(Data for this exercise)

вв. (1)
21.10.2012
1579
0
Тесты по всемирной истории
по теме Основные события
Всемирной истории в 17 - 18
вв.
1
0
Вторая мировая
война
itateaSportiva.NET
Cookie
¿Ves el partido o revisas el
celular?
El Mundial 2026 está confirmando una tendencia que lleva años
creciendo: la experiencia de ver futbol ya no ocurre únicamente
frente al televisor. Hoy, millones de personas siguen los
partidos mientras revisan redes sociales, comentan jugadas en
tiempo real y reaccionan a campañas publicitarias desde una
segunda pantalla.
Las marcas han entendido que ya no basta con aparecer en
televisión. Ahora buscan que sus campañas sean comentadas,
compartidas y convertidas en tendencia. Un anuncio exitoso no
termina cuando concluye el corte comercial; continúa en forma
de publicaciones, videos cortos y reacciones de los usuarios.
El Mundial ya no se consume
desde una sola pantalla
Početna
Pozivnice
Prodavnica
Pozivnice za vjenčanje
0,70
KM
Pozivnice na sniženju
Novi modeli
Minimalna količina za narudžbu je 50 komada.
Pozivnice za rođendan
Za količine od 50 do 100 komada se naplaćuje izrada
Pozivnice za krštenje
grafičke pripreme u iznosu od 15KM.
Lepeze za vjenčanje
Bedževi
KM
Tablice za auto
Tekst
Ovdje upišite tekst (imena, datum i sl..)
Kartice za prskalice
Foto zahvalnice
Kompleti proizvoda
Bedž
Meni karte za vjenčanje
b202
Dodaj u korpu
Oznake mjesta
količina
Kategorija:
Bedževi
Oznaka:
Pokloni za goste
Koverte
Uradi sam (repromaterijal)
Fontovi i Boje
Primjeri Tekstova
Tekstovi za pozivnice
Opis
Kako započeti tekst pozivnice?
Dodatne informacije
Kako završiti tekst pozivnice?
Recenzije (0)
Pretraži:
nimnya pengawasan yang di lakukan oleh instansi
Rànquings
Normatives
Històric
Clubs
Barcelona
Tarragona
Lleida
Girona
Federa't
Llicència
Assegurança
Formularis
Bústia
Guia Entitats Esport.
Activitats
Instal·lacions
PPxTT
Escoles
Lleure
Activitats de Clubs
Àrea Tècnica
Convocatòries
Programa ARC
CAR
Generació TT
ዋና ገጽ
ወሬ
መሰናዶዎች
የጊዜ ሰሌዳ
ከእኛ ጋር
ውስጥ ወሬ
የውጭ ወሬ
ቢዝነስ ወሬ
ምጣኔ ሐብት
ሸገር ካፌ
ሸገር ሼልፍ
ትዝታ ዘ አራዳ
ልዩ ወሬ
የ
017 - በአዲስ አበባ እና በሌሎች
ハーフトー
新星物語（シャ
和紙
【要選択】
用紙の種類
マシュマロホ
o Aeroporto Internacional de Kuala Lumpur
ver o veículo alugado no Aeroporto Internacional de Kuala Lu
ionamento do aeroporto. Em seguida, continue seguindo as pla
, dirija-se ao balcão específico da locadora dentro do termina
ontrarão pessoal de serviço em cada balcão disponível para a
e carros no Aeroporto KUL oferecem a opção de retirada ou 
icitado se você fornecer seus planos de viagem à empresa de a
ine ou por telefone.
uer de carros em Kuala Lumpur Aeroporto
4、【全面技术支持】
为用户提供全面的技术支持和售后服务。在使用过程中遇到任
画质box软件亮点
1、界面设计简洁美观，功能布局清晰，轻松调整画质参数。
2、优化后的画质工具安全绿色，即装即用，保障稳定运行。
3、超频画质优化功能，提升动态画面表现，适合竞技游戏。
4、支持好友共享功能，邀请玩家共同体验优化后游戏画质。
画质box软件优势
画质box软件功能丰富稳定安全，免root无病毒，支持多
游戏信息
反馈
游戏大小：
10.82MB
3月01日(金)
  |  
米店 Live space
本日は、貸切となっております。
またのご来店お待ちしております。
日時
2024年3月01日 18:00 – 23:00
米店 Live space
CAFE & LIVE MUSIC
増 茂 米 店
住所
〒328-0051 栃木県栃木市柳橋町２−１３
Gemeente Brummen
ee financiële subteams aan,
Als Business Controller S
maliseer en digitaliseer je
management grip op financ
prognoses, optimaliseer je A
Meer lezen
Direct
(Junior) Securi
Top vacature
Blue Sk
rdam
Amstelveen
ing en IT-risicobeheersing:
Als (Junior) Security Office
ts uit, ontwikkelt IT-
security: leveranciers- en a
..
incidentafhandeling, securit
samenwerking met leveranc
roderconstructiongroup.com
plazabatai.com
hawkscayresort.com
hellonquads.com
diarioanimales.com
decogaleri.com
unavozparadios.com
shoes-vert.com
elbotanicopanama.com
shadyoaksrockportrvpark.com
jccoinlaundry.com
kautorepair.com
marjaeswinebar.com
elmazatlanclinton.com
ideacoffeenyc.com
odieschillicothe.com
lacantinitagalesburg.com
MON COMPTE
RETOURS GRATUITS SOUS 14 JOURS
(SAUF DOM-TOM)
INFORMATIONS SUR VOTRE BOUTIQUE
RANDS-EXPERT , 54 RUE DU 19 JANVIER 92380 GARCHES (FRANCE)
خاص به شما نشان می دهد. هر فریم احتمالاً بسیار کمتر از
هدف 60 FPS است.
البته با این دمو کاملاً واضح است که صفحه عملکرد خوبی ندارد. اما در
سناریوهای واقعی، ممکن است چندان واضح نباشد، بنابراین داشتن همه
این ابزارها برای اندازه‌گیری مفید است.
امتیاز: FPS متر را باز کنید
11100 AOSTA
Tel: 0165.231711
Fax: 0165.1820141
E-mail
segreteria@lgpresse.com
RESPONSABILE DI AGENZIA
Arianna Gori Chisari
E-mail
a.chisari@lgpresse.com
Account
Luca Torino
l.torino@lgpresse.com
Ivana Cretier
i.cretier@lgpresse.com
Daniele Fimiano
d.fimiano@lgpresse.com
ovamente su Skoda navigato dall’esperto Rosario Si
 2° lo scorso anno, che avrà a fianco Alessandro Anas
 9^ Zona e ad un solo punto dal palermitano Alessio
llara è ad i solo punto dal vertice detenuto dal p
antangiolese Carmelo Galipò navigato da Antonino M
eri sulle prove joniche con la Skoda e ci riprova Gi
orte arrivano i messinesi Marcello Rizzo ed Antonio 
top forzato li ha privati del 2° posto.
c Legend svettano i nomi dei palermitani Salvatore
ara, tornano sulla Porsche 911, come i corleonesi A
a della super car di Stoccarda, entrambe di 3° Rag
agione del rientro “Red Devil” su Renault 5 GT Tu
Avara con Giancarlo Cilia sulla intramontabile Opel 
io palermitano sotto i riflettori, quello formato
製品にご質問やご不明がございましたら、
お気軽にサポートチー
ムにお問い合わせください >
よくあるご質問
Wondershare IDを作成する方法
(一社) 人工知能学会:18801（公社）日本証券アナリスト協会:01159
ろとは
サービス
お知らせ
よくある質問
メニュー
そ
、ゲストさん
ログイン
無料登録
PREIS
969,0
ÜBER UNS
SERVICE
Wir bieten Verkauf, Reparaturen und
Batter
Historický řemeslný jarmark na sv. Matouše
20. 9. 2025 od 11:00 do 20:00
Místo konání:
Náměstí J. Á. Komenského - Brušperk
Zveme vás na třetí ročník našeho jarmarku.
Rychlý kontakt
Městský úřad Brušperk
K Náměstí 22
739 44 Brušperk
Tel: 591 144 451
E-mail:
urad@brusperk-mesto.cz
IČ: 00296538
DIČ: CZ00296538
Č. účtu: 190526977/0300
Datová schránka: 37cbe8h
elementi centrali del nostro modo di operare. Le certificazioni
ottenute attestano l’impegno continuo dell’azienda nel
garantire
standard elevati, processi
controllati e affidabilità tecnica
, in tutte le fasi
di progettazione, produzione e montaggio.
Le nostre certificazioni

(End Data for this exercise)

● **Brief**
Print every line of text in the data above without changing anything.

● **Answer area**
вв. (1)
21.10.2012
1579
0
Тесты по всемирной истории
по теме Основные события
Всемирной истории в 17 - 18
вв.
1
0
Вторая мировая
война
itateaSportiva.NET
Cookie
¿Ves el partido o revisas el
celular?
El Mundial 2026 está confirmando una tendencia que lleva años
creciendo: la experiencia de ver futbol ya no ocurre únicamente
frente al televisor. Hoy, millones de personas siguen los
partidos mientras revisan redes sociales, comentan jugadas en
tiempo real y reaccionan a campañas publicitarias desde una
segunda pantalla.
Las marcas han entendido que ya no basta con aparecer en
televisión. Ahora buscan que sus campañas sean comentadas,
compartidas y convertidas en tendencia. Un anuncio exitoso no
termina cuando concluye el corte comercial; continúa en forma
de publicaciones, videos cortos y reacciones de los usuarios.
El Mundial ya no se consume
desde una sola pantalla
Početna
Pozivnice
Prodavnica
Pozivnice za vjenčanje
0,70
KM
Pozivnice na sniženju
Novi modeli
Minimalna količina za narudžbu je 50 komada.
Pozivnice za rođendan
Za količine od 50 do 100 komada se naplaćuje izrada
Pozivnice za krštenje
grafičke pripreme u iznosu od 15KM.
Lepeze za vjenčanje
Bedževi
KM
Tablice za auto
Tekst
Ovdje upišite tekst (imena, datum i sl..)
Kartice za prskalice
Foto zahvalnice
Kompleti proizvoda
Bedž
Meni karte za vjenčanje
b202
Dodaj u korpu
Oznake mjesta
količina
Kategorija:
Bedževi
Oznaka:
Pokloni za goste
Koverte
Uradi sam (repromaterijal)
Fontovi i Boje
Primjeri Tekstova
Tekstovi za pozivnice
Opis
Kako započeti tekst pozivnice?
Dodatne informacije
Kako završiti tekst pozivnice?
Recenzije (0)
Pretraži:
nimnya pengawasan yang di lakukan oleh instansi
Rànquings
Normatives
Històric
Clubs
Barcelona
Tarragona
Lleida
Girona
Federa't
Llicència
Assegurança
Formularis
Bústia
Guia Entitats Esport.
Activitats
Instal·lacions
PPxTT
Escoles
Lleure
Activitats de Clubs
Àrea Tècnica
Convocatòries
Programa ARC
CAR
Generació TT
ዋና ገጽ
ወሬ
መሰናዶዎች
የጊዜ ሰሌዳ
ከእኛ ጋር
ውስጥ ወሬ
የውጭ ወሬ
ቢዝነስ ወሬ
ምጣኔ ሐብት
ሸገር ካፌ
ሸገር ሼልፍ
ትዝታ ዘ አራዳ
ልዩ ወሬ
የ
017 - በአዲስ አበባ እና በሌሎች
ハーフトー
新星物語（シャ
和紙
【要選択】
用紙の種類
マシュマロホ
o Aeroporto Internacional de Kuala Lumpur
ver o veículo alugado no Aeroporto Internacional de Kuala Lu
ionamento do aeroporto. Em seguida, continue seguindo as pla
, dirija-se ao balcão específico da locadora dentro do termina
ontrarão pessoal de serviço em cada balcão disponível para a
e carros no Aeroporto KUL oferecem a opção de retirada ou 
icitado se você fornecer seus planos de viagem à empresa de a
ine ou por telefone.
uer de carros em Kuala Lumpur Aeroporto
4、【全面技术支持】
为用户提供全面的技术支持和售后服务。在使用过程中遇到任
画质box软件亮点
1、界面设计简洁美观，功能布局清晰，轻松调整画质参数。
2、优化后的画质工具安全绿色，即装即用，保障稳定运行。
3、超频画质优化功能，提升动态画面表现，适合竞技游戏。
4、支持好友共享功能，邀请玩家共同体验优化后游戏画质。
画质box软件优势
画质box软件功能丰富稳定安全，免root无病毒，支持多
游戏信息
反馈
游戏大小：
10.82MB
3月01日(金)
  |  
米店 Live space
本日は、貸切となっております。
またのご来店お待ちしております。
日時
2024年3月01日 18:00 – 23:00
米店 Live space
CAFE & LIVE MUSIC
増 茂 米 店
住所
〒328-0051 栃木県栃木市柳橋町２−１３
Gemeente Brummen
ee financiële subteams aan,
Als Business Controller S
maliseer en digitaliseer je
management grip op financ
prognoses, optimaliseer je A
Meer lezen
Direct
(Junior) Securi
Top vacature
Blue Sk
rdam
Amstelveen
ing en IT-risicobeheersing:
Als (Junior) Security Office
ts uit, ontwikkelt IT-
security: leveranciers- en a
..
incidentafhandeling, securit
samenwerking met leveranc
roderconstructiongroup.com
plazabatai.com
hawkscayresort.com
hellonquads.com
diarioanimales.com
decogaleri.com
unavozparadios.com
shoes-vert.com
elbotanicopanama.com
shadyoaksrockportrvpark.com
jccoinlaundry.com
kautorepair.com
marjaeswinebar.com
elmazatlanclinton.com
ideacoffeenyc.com
odieschillicothe.com
lacantinitagalesburg.com
MON COMPTE
RETOURS GRATUITS SOUS 14 JOURS
(SAUF DOM-TOM)
INFORMATIONS SUR VOTRE BOUTIQUE
RANDS-EXPERT , 54 RUE DU 19 JANVIER 92380 GARCHES (FRANCE)
خاص به شما نشان می دهد. هر فریم احتمالاً بسیار کمتر از
هدف 60 FPS است.
البته با این دمو کاملاً واضح است که صفحه عملکرد خوبی ندارد. اما در
سناریوهای واقعی، ممکن است چندان واضح نباشد، بنابراین داشتن همه
این ابزارها برای اندازه‌گیری مفید است.
امتیاز: FPS متر را باز کنید
11100 AOSTA
Tel: 0165.231711
Fax: 0165.1820141
E-mail
segreteria@lgpresse.com
RESPONSABILE DI AGENZIA
Arianna Gori Chisari
E-mail
a.chisari@lgpresse.com
Account
Luca Torino
l.torino@lgpresse.com
Ivana Cretier
i.cretier@lgpresse.com
Daniele Fimiano
d.fimiano@lgpresse.com
ovamente su Skoda navigato dall’esperto Rosario Si
 2° lo scorso anno, che avrà a fianco Alessandro Anas
 9^ Zona e ad un solo punto dal palermitano Alessio
llara è ad i solo punto dal vertice detenuto dal p
antangiolese Carmelo Galipò navigato da Antonino M
eri sulle prove joniche con la Skoda e ci riprova Gi
orte arrivano i messinesi Marcello Rizzo ed Antonio 
top forzato li ha privati del 2° posto.
c Legend svettano i nomi dei palermitani Salvatore
ara, tornano sulla Porsche 911, come i corleonesi A
a della super car di Stoccarda, entrambe di 3° Rag
agione del rientro “Red Devil” su Renault 5 GT Tu
Avara con Giancarlo Cilia sulla intramontabile Opel 
io palermitano sotto i riflettori, quello formato
製品にご質問やご不明がございましたら、
お気軽にサポートチー
ムにお問い合わせください >
よくあるご質問
Wondershare IDを作成する方法
(一社) 人工知能学会:18801（公社）日本証券アナリスト協会:01159
ろとは
サービス
お知らせ
よくある質問
メニュー
そ
、ゲストさん
ログイン
無料登録
PREIS
969,0
ÜBER UNS
SERVICE
Wir bieten Verkauf, Reparaturen und
Batter
Historický řemeslný jarmark na sv. Matouše
20. 9. 2025 od 11:00 do 20:00
Místo konání:
Náměstí J. Á. Komenského - Brušperk
Zveme vás na třetí ročník našeho jarmarku.
Rychlý kontakt
Městský úřad Brušperk
K Náměstí 22
739 44 Brušperk
Tel: 591 144 451
E-mail:
urad@brusperk-mesto.cz
IČ: 00296538
DIČ: CZ00296538
Č. účtu: 190526977/0300
Datová schránka: 37cbe8h
elementi centrali del nostro modo di operare. Le certificazioni
ottenute attestano l’impegno continuo dell’azienda nel
garantire
standard elevati, processi
controllati e affidabilità tecnica
, in tutte le fasi
di progettazione, produzione e montaggio.
Le nostre certificazioni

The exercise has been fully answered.